Patient-Centered Medical Home plus TCM
The Patient-Centered Medical Home (PCMH) has emerged as a popular, and promising, model of coordinated primary care. Although results thus far are mixed, the PCMH is designed to improve patient outcomes by coordinating care of complex patients across clinicians and settings. One challenge for PCMHs and other advanced primary care approaches is poor communication with acute and post-acute care sectors. Integrating the TCM into the PCMH model could help to address these system challenges. With the support of the Hillman Foundation, the Gordon and Betty Moore Foundation, and the Jonas Center for Nursing Excellence multiple foundations, we partnered with primary care practices in Southeastern Pennsylvania to design and test an intervention that augments the PCMH with the TCM.

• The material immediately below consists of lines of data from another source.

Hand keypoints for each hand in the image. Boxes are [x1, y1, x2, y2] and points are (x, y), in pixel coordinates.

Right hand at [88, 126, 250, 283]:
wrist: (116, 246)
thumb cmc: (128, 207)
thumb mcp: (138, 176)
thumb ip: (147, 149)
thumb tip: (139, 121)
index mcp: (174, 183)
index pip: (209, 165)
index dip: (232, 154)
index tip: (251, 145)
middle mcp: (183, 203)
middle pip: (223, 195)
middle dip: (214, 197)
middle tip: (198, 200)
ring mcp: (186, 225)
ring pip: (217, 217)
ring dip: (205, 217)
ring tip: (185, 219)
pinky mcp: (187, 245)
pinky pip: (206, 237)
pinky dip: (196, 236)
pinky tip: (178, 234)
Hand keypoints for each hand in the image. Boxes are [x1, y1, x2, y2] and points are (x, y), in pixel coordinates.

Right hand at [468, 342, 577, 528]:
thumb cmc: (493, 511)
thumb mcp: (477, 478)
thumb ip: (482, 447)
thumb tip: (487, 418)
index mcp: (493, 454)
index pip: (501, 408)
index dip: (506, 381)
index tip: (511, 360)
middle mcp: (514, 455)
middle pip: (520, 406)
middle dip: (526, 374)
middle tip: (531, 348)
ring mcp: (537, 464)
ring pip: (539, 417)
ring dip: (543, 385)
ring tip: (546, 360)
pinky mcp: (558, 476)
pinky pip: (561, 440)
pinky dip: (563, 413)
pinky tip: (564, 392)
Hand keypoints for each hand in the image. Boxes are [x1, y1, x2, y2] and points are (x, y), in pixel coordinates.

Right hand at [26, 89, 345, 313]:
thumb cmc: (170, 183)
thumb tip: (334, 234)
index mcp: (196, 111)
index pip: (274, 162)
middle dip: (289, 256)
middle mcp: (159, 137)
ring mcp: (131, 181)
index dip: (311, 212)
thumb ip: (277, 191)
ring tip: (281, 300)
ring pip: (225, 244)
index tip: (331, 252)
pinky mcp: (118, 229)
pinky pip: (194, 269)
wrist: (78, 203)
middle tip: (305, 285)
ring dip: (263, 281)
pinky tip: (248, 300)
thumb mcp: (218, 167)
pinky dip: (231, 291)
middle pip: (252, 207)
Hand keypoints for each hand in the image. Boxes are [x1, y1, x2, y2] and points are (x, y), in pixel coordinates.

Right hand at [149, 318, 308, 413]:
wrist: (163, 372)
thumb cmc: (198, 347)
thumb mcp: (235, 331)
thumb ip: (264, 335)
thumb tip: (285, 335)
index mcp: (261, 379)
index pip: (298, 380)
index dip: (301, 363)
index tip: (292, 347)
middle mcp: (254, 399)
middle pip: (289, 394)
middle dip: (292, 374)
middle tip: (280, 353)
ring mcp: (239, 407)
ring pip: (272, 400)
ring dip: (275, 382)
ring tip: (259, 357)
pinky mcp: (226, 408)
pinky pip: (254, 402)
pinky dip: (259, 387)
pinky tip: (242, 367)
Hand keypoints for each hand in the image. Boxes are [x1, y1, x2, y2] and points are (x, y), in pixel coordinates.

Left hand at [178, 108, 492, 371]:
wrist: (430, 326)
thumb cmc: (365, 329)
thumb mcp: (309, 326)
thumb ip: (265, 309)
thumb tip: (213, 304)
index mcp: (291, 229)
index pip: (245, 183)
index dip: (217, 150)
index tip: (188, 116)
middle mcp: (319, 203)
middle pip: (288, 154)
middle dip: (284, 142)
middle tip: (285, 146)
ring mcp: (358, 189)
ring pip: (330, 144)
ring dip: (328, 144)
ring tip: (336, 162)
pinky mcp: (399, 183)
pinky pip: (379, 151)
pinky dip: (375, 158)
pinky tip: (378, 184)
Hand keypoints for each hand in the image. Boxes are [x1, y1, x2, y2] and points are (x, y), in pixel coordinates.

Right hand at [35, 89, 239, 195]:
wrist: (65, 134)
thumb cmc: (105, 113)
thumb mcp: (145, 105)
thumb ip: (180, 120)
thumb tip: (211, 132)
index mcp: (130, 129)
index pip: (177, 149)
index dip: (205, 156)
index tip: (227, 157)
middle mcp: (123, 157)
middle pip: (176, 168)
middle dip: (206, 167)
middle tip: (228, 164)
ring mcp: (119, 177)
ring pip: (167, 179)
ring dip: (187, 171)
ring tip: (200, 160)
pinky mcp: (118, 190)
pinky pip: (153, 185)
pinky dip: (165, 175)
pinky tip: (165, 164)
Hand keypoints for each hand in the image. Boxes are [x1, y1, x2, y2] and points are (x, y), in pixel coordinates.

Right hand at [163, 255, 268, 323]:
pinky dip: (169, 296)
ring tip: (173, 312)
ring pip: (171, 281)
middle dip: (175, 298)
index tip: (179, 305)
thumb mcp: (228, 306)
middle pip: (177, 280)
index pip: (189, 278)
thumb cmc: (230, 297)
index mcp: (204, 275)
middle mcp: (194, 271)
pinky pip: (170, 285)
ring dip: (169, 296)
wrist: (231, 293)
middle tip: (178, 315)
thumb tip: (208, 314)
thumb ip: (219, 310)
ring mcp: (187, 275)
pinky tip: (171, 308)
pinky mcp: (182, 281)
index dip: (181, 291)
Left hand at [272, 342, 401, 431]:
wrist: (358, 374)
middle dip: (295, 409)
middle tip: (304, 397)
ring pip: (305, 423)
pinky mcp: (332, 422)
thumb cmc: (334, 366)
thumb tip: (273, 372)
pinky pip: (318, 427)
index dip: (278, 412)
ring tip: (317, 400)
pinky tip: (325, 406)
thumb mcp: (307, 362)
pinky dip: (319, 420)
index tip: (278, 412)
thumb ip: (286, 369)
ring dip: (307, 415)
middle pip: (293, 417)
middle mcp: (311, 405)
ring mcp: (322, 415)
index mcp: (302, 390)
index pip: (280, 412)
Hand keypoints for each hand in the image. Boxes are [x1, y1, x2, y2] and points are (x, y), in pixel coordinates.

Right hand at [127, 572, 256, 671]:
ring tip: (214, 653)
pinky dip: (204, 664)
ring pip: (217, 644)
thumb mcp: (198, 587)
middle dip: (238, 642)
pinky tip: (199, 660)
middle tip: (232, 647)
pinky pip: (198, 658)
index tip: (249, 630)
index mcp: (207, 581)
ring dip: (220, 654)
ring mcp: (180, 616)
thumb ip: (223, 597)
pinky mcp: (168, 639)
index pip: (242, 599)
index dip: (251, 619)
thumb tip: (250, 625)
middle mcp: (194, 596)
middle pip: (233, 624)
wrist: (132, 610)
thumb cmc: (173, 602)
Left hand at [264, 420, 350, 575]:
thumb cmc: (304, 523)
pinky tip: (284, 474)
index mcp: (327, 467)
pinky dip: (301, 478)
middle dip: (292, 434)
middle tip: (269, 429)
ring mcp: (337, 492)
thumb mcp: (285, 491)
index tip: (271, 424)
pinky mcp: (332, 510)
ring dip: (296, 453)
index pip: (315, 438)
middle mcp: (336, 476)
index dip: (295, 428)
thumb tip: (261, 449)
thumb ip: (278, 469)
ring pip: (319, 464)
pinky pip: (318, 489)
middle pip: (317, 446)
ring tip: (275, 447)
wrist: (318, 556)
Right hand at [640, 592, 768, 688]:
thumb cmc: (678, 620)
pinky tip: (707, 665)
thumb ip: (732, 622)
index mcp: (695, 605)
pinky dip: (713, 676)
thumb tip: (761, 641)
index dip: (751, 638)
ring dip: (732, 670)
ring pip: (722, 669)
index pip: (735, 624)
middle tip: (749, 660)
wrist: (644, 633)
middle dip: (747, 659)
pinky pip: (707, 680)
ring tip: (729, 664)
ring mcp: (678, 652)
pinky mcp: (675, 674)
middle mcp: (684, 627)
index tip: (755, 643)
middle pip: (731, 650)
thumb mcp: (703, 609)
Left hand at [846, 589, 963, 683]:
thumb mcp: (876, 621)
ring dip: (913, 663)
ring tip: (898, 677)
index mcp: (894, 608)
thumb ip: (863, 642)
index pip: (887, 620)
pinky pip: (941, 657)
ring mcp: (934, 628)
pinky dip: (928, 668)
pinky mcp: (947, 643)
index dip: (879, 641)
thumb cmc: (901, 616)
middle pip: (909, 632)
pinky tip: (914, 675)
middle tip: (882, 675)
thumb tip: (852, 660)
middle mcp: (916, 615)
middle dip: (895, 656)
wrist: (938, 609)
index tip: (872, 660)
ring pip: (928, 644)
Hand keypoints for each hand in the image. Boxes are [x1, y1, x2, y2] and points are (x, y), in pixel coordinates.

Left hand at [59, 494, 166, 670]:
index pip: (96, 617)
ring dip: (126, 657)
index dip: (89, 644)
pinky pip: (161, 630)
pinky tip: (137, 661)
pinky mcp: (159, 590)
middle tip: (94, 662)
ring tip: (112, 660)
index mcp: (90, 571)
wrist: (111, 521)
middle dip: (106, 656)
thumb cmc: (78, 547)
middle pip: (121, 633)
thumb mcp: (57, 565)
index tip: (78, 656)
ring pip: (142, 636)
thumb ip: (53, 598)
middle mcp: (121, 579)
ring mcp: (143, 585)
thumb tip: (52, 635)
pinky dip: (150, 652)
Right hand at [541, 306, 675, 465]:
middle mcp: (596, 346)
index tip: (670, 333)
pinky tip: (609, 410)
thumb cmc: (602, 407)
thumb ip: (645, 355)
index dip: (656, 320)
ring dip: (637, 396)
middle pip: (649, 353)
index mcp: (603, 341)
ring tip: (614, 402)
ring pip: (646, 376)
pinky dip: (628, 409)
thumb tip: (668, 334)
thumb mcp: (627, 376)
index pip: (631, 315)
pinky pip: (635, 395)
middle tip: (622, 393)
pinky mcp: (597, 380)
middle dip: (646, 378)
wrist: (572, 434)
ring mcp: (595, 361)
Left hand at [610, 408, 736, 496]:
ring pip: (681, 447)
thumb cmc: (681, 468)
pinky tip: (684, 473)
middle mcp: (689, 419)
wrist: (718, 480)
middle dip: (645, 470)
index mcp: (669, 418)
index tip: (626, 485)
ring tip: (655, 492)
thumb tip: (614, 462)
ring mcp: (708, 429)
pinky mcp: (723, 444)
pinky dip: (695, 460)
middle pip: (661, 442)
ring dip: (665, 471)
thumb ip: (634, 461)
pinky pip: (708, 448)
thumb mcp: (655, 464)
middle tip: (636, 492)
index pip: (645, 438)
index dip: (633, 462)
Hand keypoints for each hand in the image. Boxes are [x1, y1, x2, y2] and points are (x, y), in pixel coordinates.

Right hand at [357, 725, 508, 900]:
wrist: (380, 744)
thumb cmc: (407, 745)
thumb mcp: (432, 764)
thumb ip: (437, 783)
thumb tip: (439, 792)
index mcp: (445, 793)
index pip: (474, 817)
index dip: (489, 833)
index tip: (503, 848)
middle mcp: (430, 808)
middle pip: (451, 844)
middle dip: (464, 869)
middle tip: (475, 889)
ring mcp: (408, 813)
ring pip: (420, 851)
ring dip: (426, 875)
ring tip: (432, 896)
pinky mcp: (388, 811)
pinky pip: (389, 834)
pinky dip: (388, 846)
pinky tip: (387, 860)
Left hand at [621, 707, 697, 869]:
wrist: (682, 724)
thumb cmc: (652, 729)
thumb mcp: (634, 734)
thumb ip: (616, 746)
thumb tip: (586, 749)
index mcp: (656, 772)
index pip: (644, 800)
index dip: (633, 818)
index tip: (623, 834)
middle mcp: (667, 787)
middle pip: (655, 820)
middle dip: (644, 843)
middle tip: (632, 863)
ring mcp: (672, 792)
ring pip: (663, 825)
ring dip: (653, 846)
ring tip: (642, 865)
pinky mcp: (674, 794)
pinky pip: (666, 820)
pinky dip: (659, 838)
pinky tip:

This innovative model stresses prevention of avoidable emergency department visits and hospitalizations and allows for continuous care management of patients across settings of care. The combined PCMH + TCM included four key elements:
- coordinated care across an episode of acute illness throughout a variety of settings (e.g., a transitional care nurse (TCN) meets with patient/family caregiver in hospital, or sees patient in the home within 24 hours of transition, and updates the PCMH provider);
- active engagement of the patient and/or family caregivers and TCN in development of plan of care;
- a collaborative partnership between the patient/family caregivers, the TCN and PCMH clinicians; and
- coordination of education and community services to develop self-management skills.
Hirschman and colleagues confirmed the feasibility of adapting and implementing this combined care innovation in five PCMH sites in southeast Pennsylvania. Early results indicate that compared to the PCMH only group, the PCMH+TCM group demonstrated improved emotional health and quality of life, as well as increased time to first rehospitalization or death.